Should the new test-tube hamburger meat be 3D printed?
Short answer: yes.
Long answer: hold on, what are we talking about here?
This week marks the debut of lab-cultured meat. It’s real beef, but the difference is that it did not come from cattle. It was produced by growing beef muscle tissue with real stem cells in a lab. The “burger” was made by painstakingly knitting the grown muscle fibres together into a coherent and appropriately textured beef burger structure. The cost of this delicacy? Only USD$380,000. For one.
Give them a break, it’s the world’s first. The next one will be somewhat less expensive.

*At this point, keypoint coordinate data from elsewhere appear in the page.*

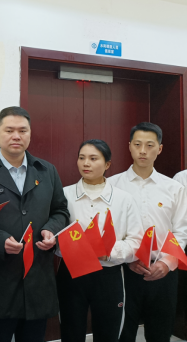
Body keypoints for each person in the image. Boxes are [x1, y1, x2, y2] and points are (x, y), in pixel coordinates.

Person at [0, 106, 69, 342]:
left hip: (38, 279)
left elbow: (60, 210)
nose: (16, 136)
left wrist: (51, 230)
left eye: (22, 131)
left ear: (30, 134)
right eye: (9, 130)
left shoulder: (47, 171)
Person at [107, 122, 187, 342]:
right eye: (137, 144)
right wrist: (128, 258)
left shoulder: (174, 188)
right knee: (122, 333)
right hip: (123, 271)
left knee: (160, 333)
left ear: (159, 149)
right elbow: (108, 231)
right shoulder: (112, 186)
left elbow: (181, 231)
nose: (143, 151)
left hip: (163, 273)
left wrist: (166, 263)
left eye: (150, 145)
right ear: (129, 146)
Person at [57, 139, 143, 342]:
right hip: (71, 273)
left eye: (93, 158)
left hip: (108, 275)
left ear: (107, 164)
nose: (86, 163)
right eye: (81, 158)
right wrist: (68, 248)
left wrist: (109, 252)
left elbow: (136, 241)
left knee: (108, 333)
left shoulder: (124, 199)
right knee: (70, 332)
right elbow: (53, 235)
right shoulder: (63, 195)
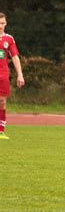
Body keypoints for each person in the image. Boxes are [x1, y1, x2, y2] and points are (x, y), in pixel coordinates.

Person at [0, 12, 25, 140]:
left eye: (2, 23)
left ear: (6, 23)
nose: (0, 26)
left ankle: (1, 131)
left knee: (2, 102)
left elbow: (15, 57)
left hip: (3, 75)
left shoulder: (9, 39)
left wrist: (20, 75)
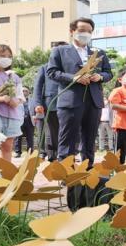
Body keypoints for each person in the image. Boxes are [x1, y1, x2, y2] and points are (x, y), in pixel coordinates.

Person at [46, 17, 113, 165]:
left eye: (89, 31)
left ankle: (87, 169)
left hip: (94, 101)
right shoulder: (59, 51)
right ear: (72, 31)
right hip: (70, 101)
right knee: (68, 137)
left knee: (90, 138)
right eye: (82, 30)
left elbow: (109, 73)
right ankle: (66, 170)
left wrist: (100, 76)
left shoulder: (98, 53)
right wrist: (74, 78)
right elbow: (52, 72)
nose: (86, 34)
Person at [33, 41, 67, 161]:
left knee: (66, 131)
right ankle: (52, 157)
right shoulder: (45, 67)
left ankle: (65, 155)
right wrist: (37, 103)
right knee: (52, 132)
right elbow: (37, 87)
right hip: (51, 104)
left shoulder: (70, 67)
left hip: (69, 103)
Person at [14, 87, 35, 157]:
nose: (24, 92)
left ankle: (30, 152)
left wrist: (36, 116)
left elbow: (35, 109)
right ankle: (18, 152)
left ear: (29, 92)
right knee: (18, 137)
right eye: (23, 91)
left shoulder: (32, 100)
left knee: (30, 137)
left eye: (26, 91)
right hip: (19, 120)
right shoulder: (17, 100)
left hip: (30, 120)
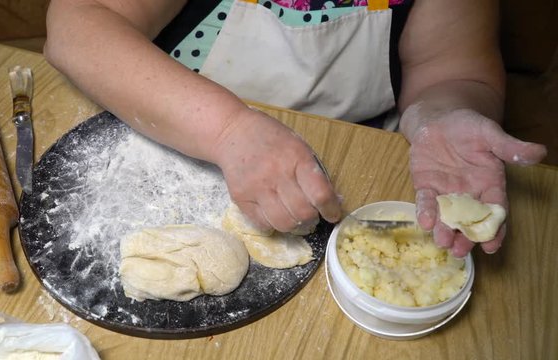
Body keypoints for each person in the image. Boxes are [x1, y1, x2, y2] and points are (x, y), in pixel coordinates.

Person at [44, 0, 547, 257]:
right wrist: (226, 130)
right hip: (179, 134)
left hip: (356, 168)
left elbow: (453, 71)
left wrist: (443, 113)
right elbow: (79, 24)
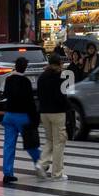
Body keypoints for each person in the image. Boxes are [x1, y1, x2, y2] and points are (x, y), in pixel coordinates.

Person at [0, 56, 42, 184]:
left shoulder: (9, 79)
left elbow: (6, 95)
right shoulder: (26, 82)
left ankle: (7, 173)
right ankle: (40, 162)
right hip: (22, 116)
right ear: (25, 68)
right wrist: (35, 118)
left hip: (9, 116)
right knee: (30, 142)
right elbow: (30, 102)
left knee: (8, 145)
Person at [36, 53, 71, 181]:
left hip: (44, 113)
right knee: (59, 142)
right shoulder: (60, 77)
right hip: (57, 113)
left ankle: (41, 163)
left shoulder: (42, 77)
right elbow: (62, 96)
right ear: (59, 64)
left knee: (50, 140)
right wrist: (69, 107)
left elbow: (39, 94)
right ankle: (57, 173)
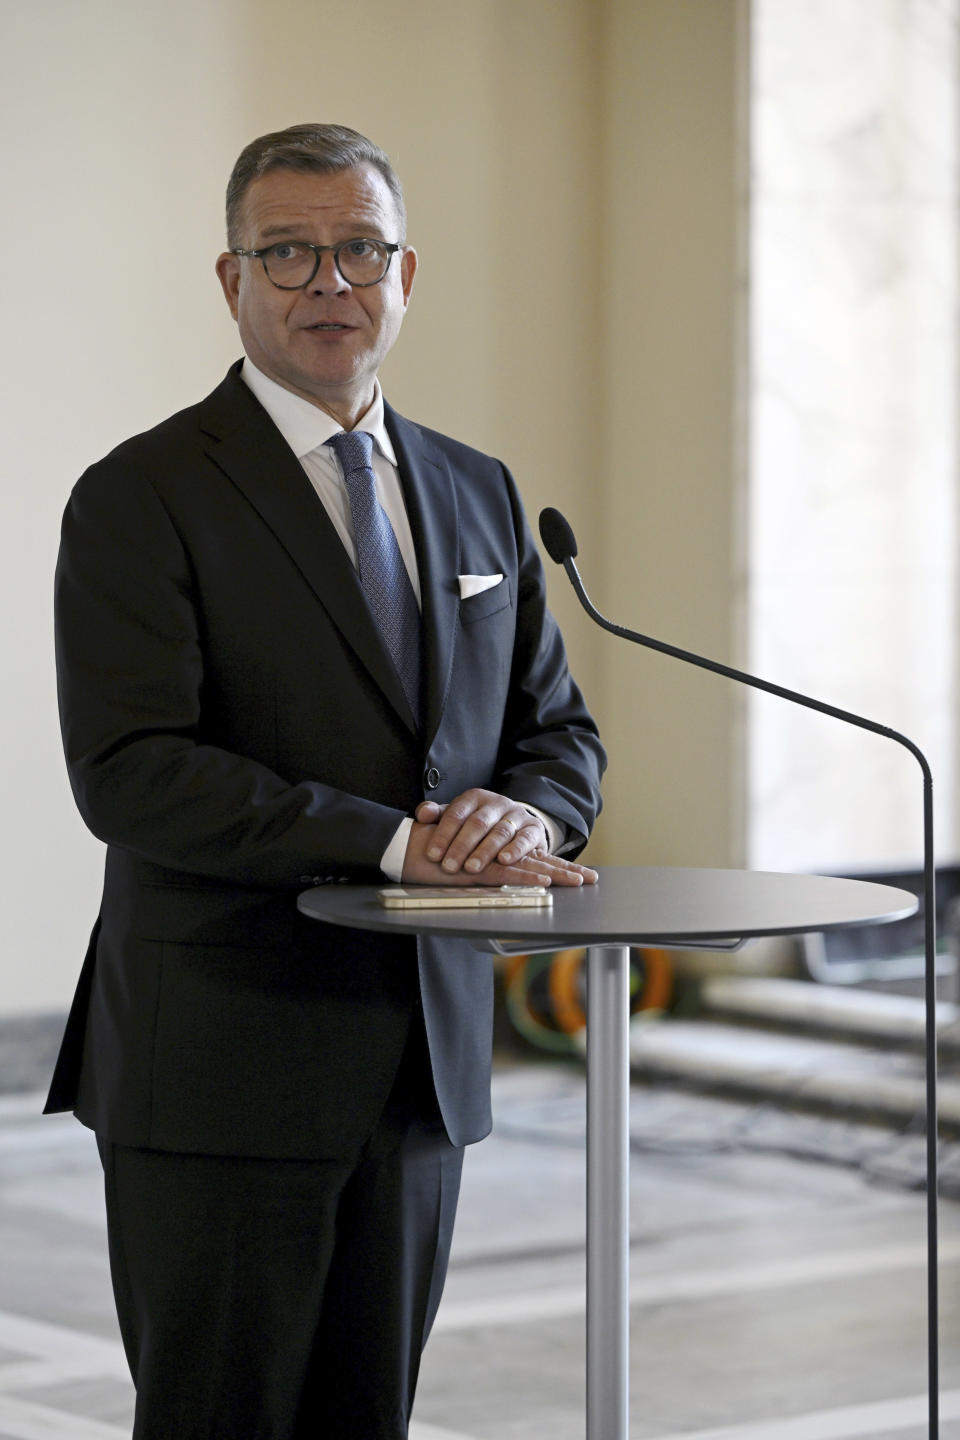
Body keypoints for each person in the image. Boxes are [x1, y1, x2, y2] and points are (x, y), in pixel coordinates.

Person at [46, 122, 605, 1440]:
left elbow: (559, 734)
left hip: (420, 1066)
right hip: (223, 1063)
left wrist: (530, 812)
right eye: (286, 252)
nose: (326, 283)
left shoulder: (478, 491)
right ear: (230, 282)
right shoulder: (141, 496)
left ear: (407, 273)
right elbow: (131, 772)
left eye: (357, 250)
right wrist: (401, 846)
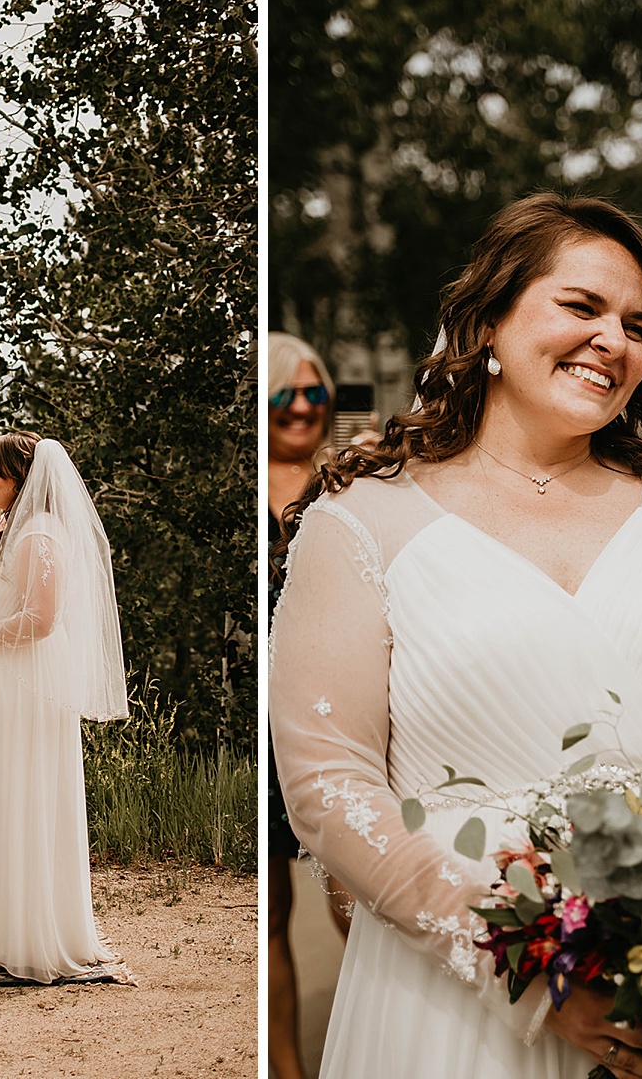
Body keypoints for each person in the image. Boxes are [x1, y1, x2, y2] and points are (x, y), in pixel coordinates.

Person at [270, 194, 642, 1079]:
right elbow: (328, 783)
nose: (613, 341)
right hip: (454, 1004)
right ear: (490, 323)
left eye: (637, 326)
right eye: (581, 307)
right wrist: (528, 966)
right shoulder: (362, 521)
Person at [0, 432, 127, 981]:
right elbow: (2, 599)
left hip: (24, 689)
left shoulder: (40, 535)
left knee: (21, 795)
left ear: (22, 478)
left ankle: (27, 930)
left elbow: (41, 621)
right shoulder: (7, 527)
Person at [266, 331, 350, 1079]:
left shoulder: (357, 482)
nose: (299, 406)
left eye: (313, 391)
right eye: (281, 393)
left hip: (341, 719)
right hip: (260, 721)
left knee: (358, 902)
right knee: (270, 919)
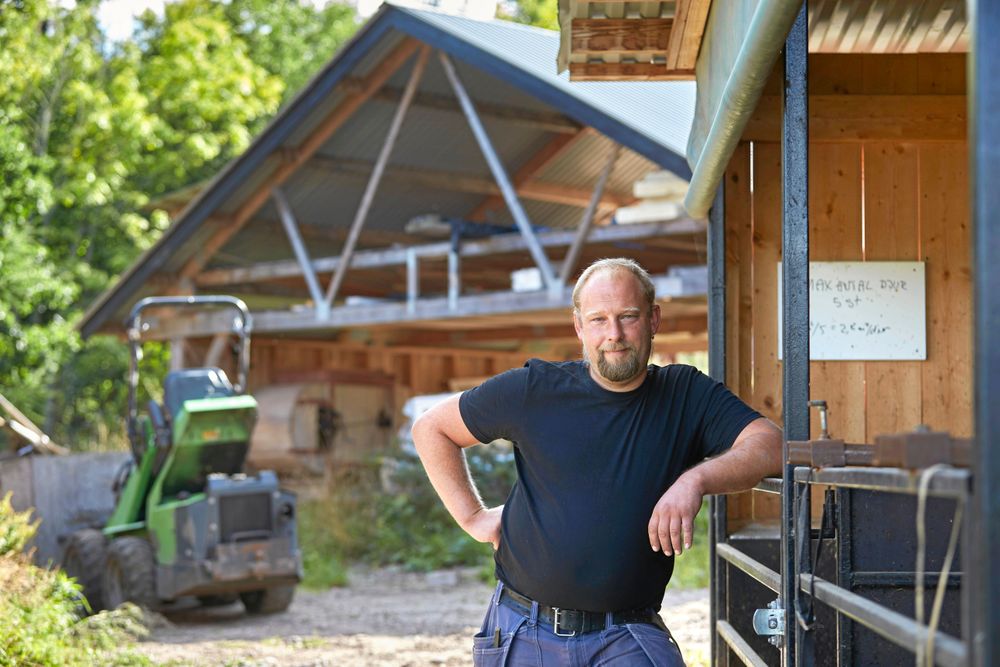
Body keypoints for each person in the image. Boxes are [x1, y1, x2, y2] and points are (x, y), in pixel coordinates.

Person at [412, 258, 783, 666]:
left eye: (628, 317)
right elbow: (432, 429)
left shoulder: (685, 394)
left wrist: (695, 481)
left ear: (654, 319)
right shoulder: (534, 390)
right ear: (579, 327)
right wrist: (473, 518)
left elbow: (769, 444)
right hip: (524, 628)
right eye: (599, 320)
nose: (615, 335)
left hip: (628, 635)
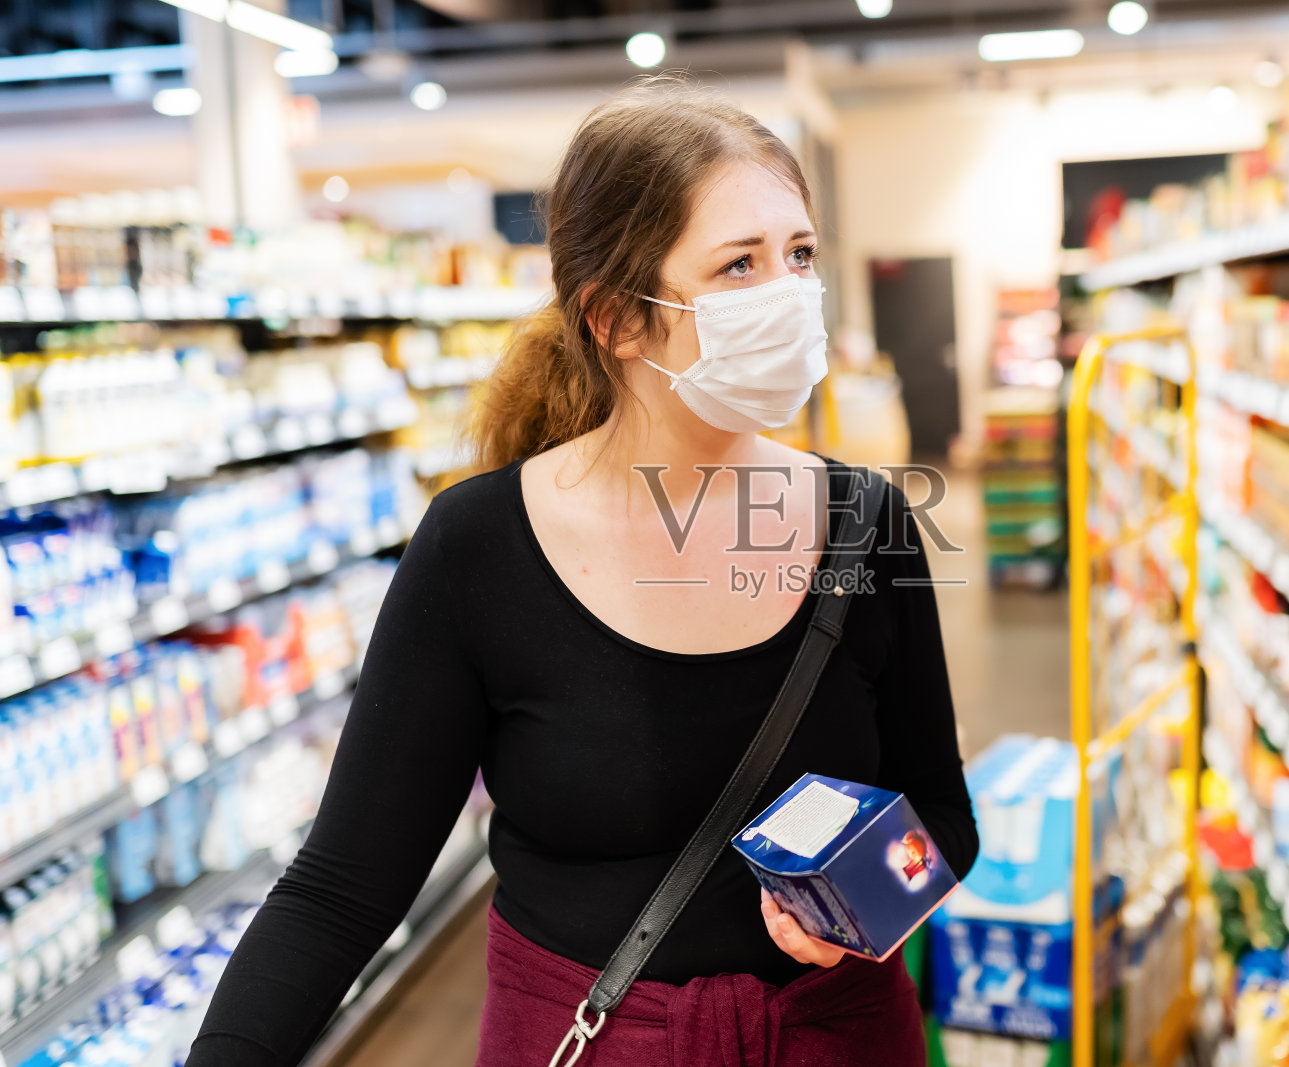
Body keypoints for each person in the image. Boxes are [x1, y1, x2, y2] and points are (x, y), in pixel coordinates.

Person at [187, 77, 978, 1067]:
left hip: (838, 1036)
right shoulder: (477, 547)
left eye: (799, 254)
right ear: (613, 317)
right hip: (584, 1042)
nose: (788, 293)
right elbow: (341, 885)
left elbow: (940, 811)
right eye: (738, 264)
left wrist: (876, 895)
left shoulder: (869, 521)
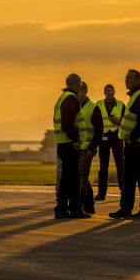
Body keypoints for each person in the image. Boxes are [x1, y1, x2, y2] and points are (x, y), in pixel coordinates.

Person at [110, 69, 140, 219]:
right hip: (131, 144)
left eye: (130, 78)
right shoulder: (135, 96)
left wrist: (132, 137)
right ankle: (126, 208)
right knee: (129, 179)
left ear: (139, 80)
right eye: (126, 78)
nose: (126, 80)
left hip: (137, 144)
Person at [53, 73, 88, 219]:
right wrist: (75, 139)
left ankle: (64, 208)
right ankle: (72, 209)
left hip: (62, 142)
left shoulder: (61, 98)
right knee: (72, 179)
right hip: (69, 144)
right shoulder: (72, 98)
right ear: (77, 84)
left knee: (67, 178)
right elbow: (67, 122)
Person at [75, 82, 103, 214]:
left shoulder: (93, 108)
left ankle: (78, 206)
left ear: (85, 92)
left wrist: (92, 148)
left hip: (86, 149)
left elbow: (99, 131)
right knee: (83, 178)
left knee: (81, 179)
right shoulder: (76, 106)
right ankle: (89, 206)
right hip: (76, 148)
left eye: (79, 91)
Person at [96, 84, 125, 200]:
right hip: (104, 137)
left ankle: (124, 191)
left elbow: (127, 120)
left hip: (116, 136)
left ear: (114, 91)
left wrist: (119, 121)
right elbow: (95, 120)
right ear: (104, 92)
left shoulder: (121, 104)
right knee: (103, 166)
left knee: (120, 165)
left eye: (111, 90)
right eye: (107, 90)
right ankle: (101, 193)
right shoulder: (99, 104)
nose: (109, 92)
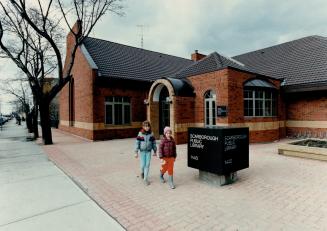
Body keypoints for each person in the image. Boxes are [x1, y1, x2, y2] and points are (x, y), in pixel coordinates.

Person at [135, 121, 157, 185]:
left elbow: (154, 143)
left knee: (147, 165)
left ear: (149, 127)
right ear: (143, 127)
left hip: (148, 152)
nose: (146, 127)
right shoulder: (140, 134)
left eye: (147, 126)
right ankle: (142, 172)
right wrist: (136, 152)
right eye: (145, 126)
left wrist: (155, 151)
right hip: (142, 152)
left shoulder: (151, 134)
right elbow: (137, 143)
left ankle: (145, 179)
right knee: (142, 165)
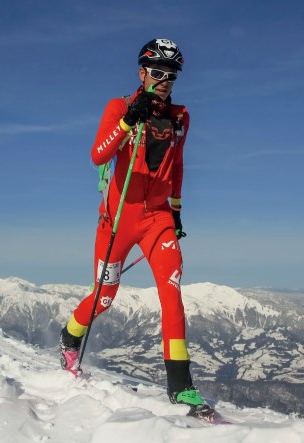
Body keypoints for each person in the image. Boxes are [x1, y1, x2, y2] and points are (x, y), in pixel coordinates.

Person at [59, 39, 218, 420]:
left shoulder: (181, 117)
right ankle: (70, 337)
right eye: (158, 73)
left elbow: (177, 166)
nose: (165, 80)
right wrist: (130, 119)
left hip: (158, 217)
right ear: (142, 73)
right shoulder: (120, 107)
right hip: (117, 219)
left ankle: (181, 387)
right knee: (104, 297)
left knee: (172, 291)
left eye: (172, 74)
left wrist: (176, 211)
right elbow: (99, 154)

Long answer for real: We suspect that lab-cultured food will gradually become economical to produce, particularly as population rises and arable farmland reduces. Brewing up lab-cultured meat should be free from common farm diseases and far less stray chemicals, as well as significantly reducing greenhouse gases involved in production.
The problem will be making structures suitable for the human palate. This first example involved arranging many thousands of millimeter-sized segments into a burger shape. Sounds much like 3D printing, doesn’t it?
We think future 3D printers could specialize in this function; extruded meat particles could be carefully arranged in unique and perhaps personalized forms.
Today’s BBQ chef asks the eaters whether they want theirs done “rare, medium or well”. Tomorrow they may ask for shape, size and texture, too.